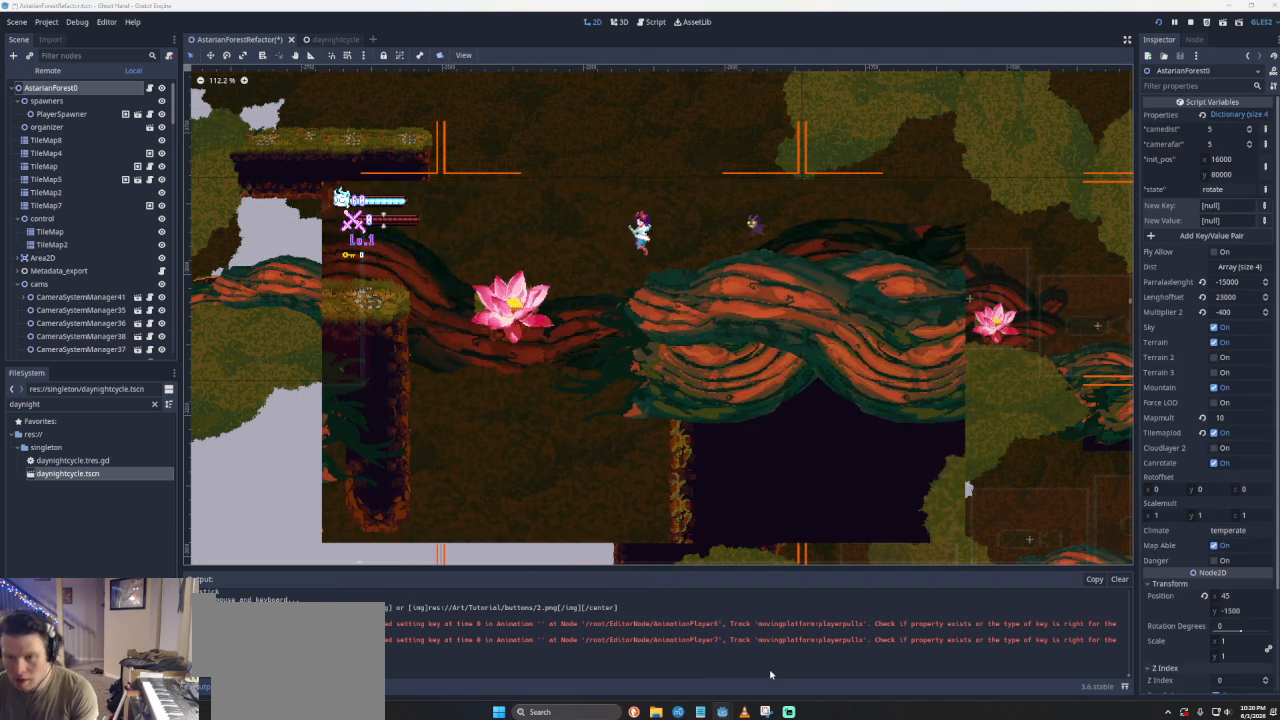
{"buttons": ["CROSS"], "left_stick": "left", "events": []}
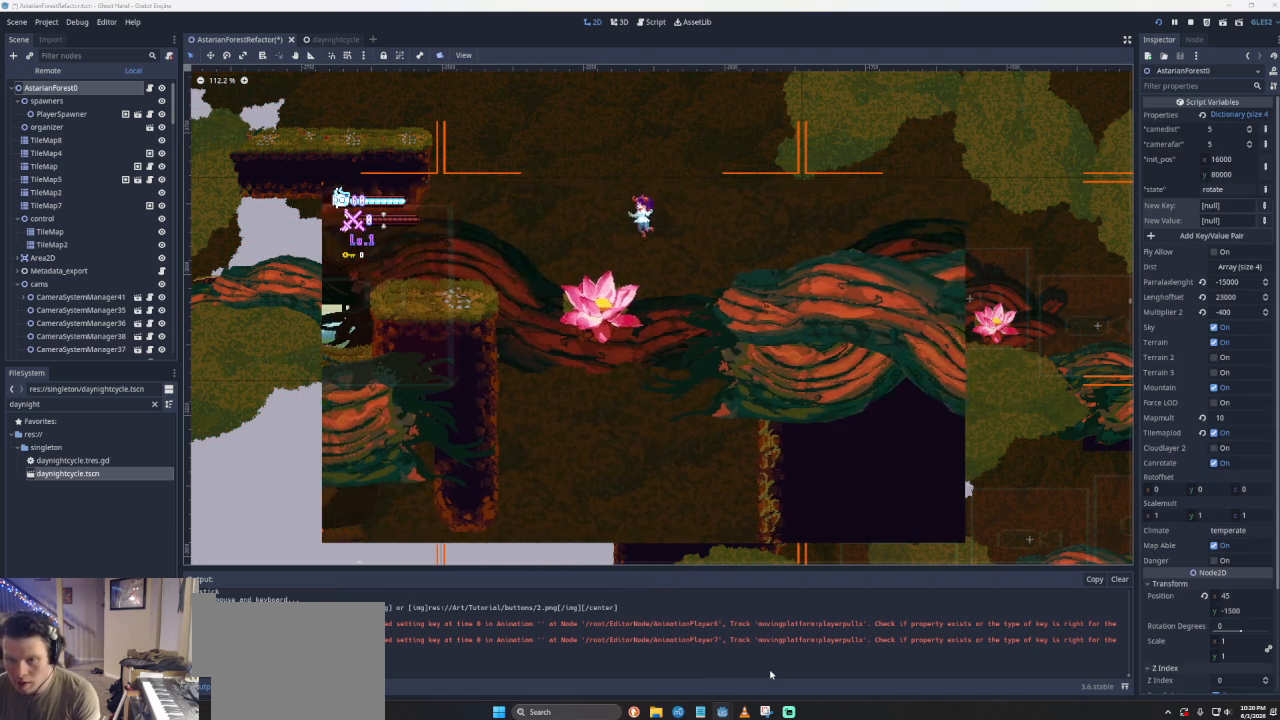
{"buttons": [], "left_stick": "center", "events": [[67, "CROSS", "up"], [200, "left_stick", "center"]]}
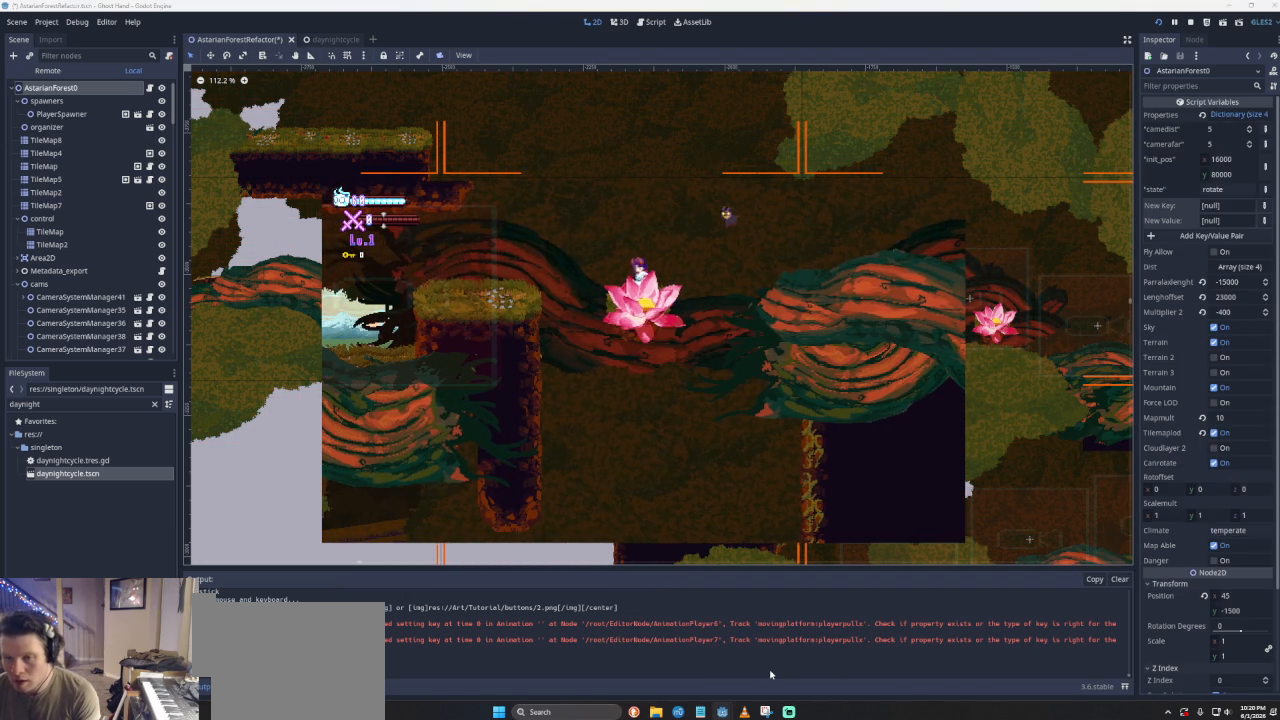
{"buttons": [], "left_stick": "center", "events": []}
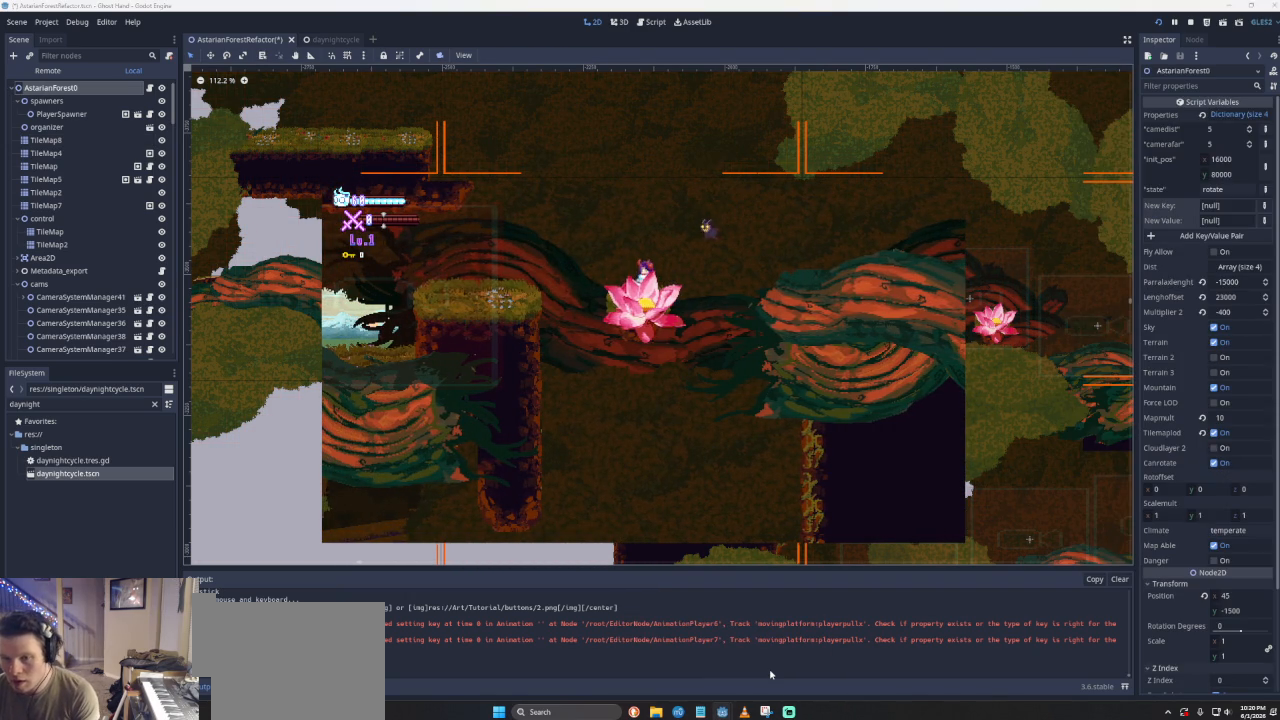
{"buttons": [], "left_stick": "center", "events": []}
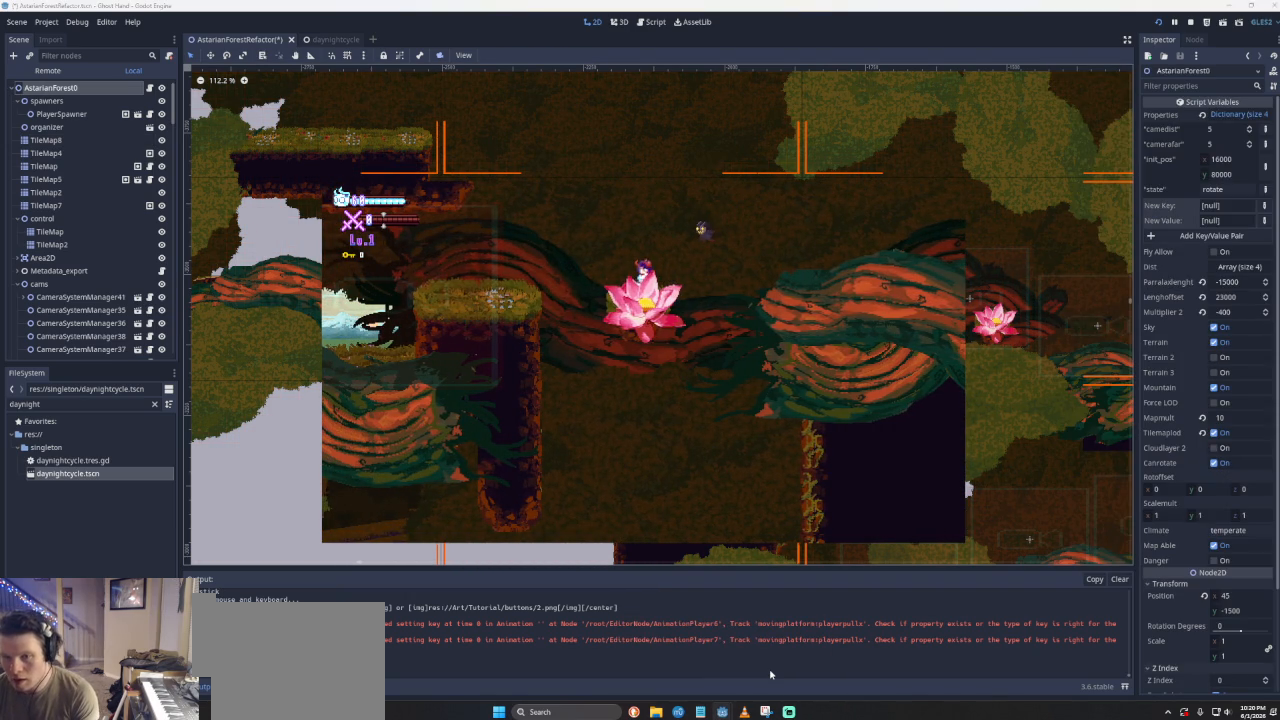
{"buttons": [], "left_stick": "right", "events": [[67, "left_stick", "right"], [167, "CROSS", "down"], [400, "CROSS", "up"]]}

◇ ◇ ◇ ◇ ◇

» What you will do
What is needed here is an exact transcription of every record above, with images excluded.

» Solution to this task
{"buttons": ["CROSS"], "left_stick": "left", "events": []}
{"buttons": [], "left_stick": "center", "events": [[67, "CROSS", "up"], [200, "left_stick", "center"]]}
{"buttons": [], "left_stick": "center", "events": []}
{"buttons": [], "left_stick": "center", "events": []}
{"buttons": [], "left_stick": "right", "events": [[67, "left_stick", "right"], [167, "CROSS", "down"], [400, "CROSS", "up"]]}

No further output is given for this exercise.